> [Task instructions]: Read the records below. Copy each line where the string "neck" occurs.

----- Data under study

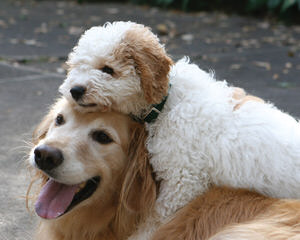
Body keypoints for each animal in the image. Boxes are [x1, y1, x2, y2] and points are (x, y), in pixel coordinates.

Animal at [59, 21, 300, 239]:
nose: (75, 90)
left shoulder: (182, 181)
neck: (166, 102)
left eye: (107, 70)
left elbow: (155, 220)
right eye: (77, 66)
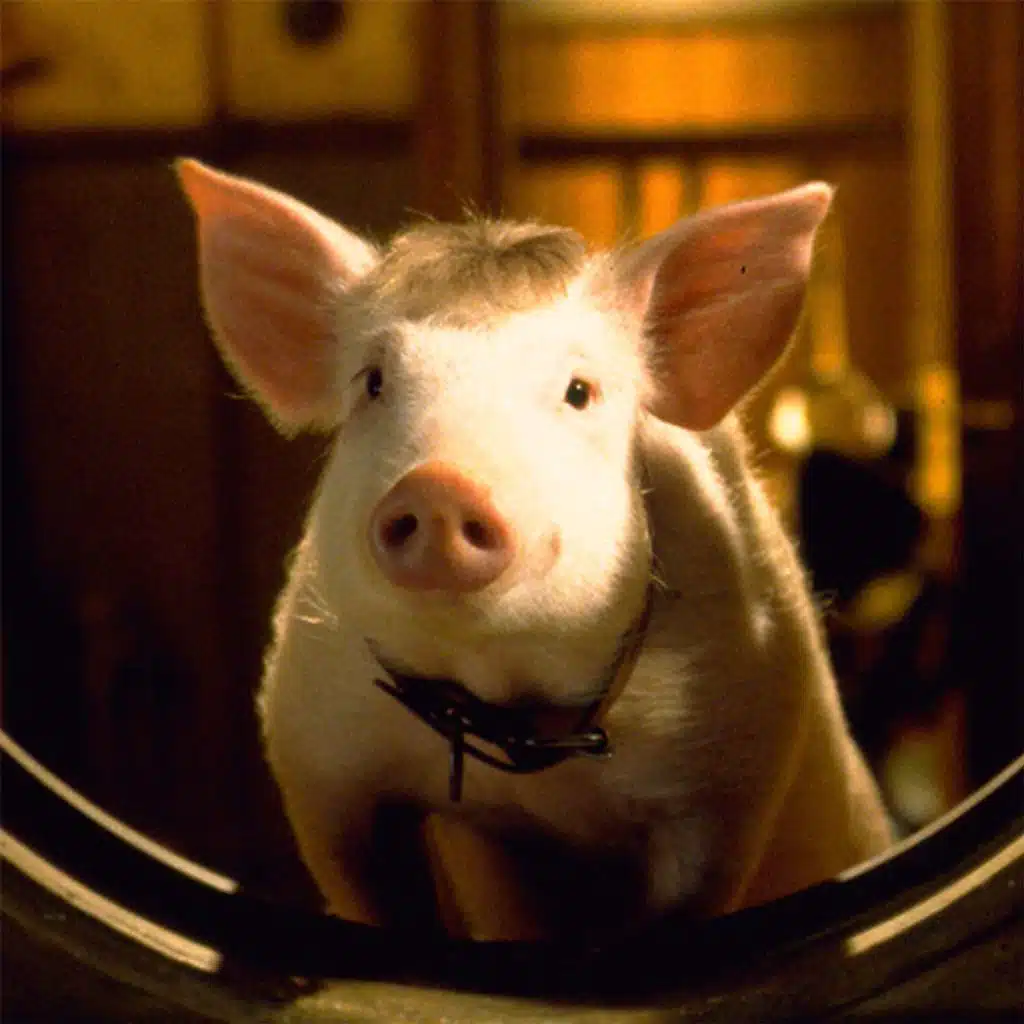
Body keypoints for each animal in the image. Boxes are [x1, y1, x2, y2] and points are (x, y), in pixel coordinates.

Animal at [176, 158, 893, 940]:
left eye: (579, 391)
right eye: (373, 382)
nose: (441, 484)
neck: (509, 711)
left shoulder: (731, 768)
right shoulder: (315, 751)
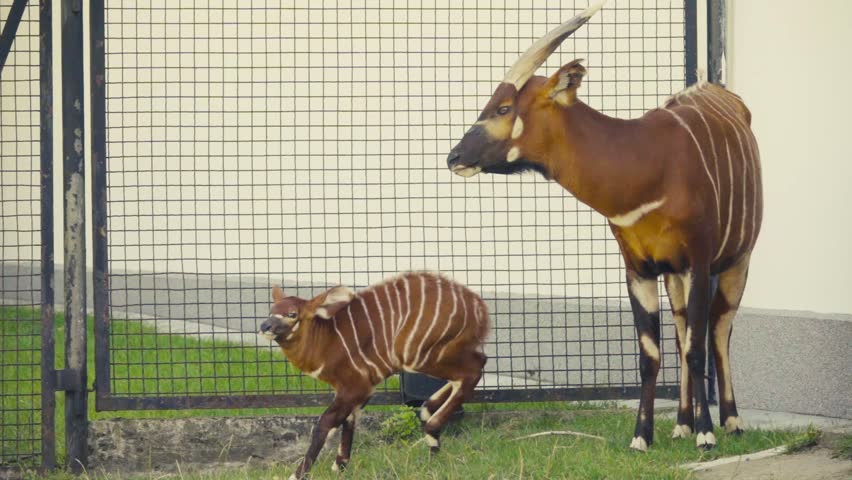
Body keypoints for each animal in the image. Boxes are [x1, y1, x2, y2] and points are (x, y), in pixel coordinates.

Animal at [259, 272, 489, 479]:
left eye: (292, 314)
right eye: (271, 310)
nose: (264, 326)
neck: (327, 341)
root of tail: (479, 309)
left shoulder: (354, 387)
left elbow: (326, 423)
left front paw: (298, 474)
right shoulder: (362, 390)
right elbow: (348, 420)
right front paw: (339, 466)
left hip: (420, 356)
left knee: (473, 370)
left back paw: (432, 434)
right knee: (480, 361)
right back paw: (428, 410)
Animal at [446, 1, 762, 451]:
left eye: (503, 108)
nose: (454, 157)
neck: (646, 162)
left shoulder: (699, 262)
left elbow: (697, 346)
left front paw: (706, 434)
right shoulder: (639, 269)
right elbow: (651, 354)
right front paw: (643, 437)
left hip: (738, 259)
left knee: (718, 329)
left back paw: (730, 421)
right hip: (675, 276)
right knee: (683, 330)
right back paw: (681, 423)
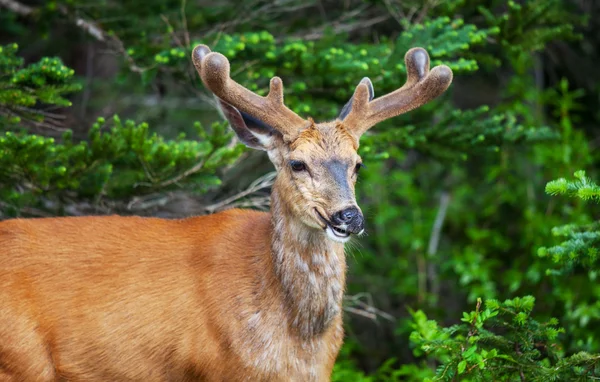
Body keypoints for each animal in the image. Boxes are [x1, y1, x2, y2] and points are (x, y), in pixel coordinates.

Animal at [0, 43, 450, 380]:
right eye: (297, 163)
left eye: (358, 164)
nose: (348, 217)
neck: (297, 340)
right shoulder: (221, 370)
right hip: (21, 360)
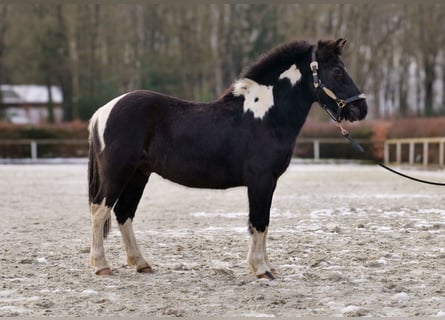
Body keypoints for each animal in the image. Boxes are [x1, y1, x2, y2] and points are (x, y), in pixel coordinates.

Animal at [87, 37, 368, 278]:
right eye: (337, 71)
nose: (361, 109)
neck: (265, 116)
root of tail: (103, 111)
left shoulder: (269, 182)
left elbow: (263, 222)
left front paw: (265, 267)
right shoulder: (260, 180)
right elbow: (259, 221)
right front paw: (261, 269)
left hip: (138, 175)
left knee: (124, 213)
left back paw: (141, 263)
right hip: (118, 174)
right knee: (100, 211)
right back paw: (101, 266)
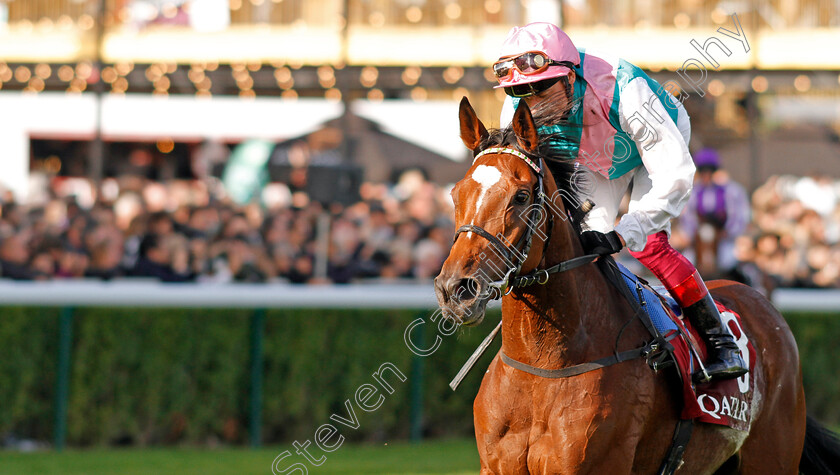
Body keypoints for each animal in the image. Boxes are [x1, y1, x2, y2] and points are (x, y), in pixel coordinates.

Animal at [434, 97, 840, 475]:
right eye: (455, 194)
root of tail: (763, 304)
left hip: (771, 457)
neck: (543, 366)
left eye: (520, 196)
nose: (456, 289)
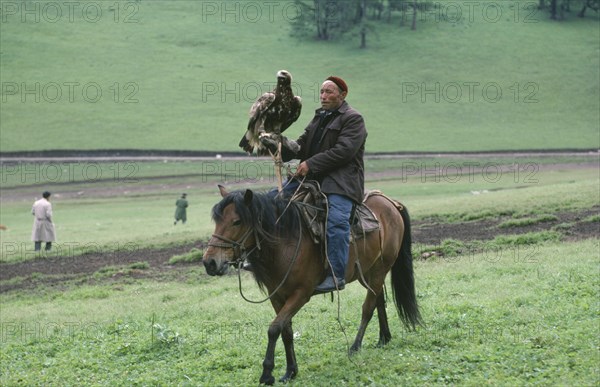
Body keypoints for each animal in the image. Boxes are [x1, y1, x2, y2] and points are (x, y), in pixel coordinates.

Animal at [203, 185, 422, 384]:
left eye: (237, 221)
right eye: (217, 221)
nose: (209, 262)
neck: (285, 242)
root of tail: (391, 203)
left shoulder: (301, 294)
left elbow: (274, 328)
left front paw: (267, 374)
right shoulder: (277, 295)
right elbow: (285, 330)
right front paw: (290, 371)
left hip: (380, 269)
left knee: (368, 307)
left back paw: (355, 346)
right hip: (368, 272)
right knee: (379, 299)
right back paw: (384, 338)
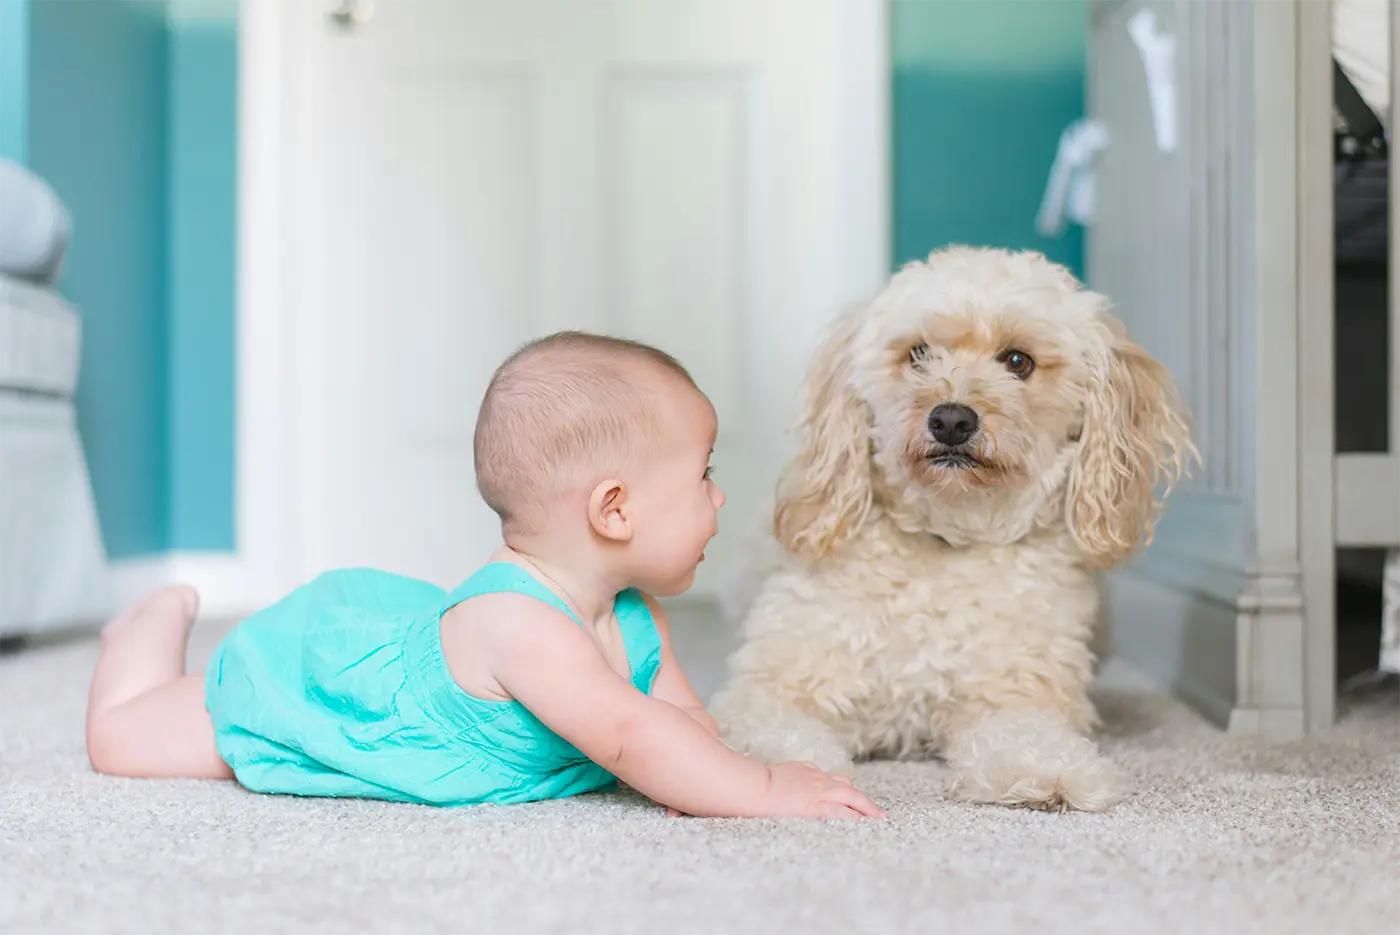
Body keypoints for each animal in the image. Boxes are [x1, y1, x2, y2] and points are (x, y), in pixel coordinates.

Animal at [705, 246, 1198, 811]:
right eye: (918, 353)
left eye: (1018, 361)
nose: (952, 421)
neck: (948, 537)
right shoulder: (772, 688)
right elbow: (773, 734)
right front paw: (787, 777)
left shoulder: (1015, 693)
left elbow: (1025, 735)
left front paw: (1048, 771)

----------

> [Task output]:
neck: (166, 102)
neck: (509, 711)
neck: (327, 341)
neck: (646, 162)
neck: (297, 340)
neck: (265, 116)
neck: (543, 366)
neck: (285, 242)
neck: (948, 537)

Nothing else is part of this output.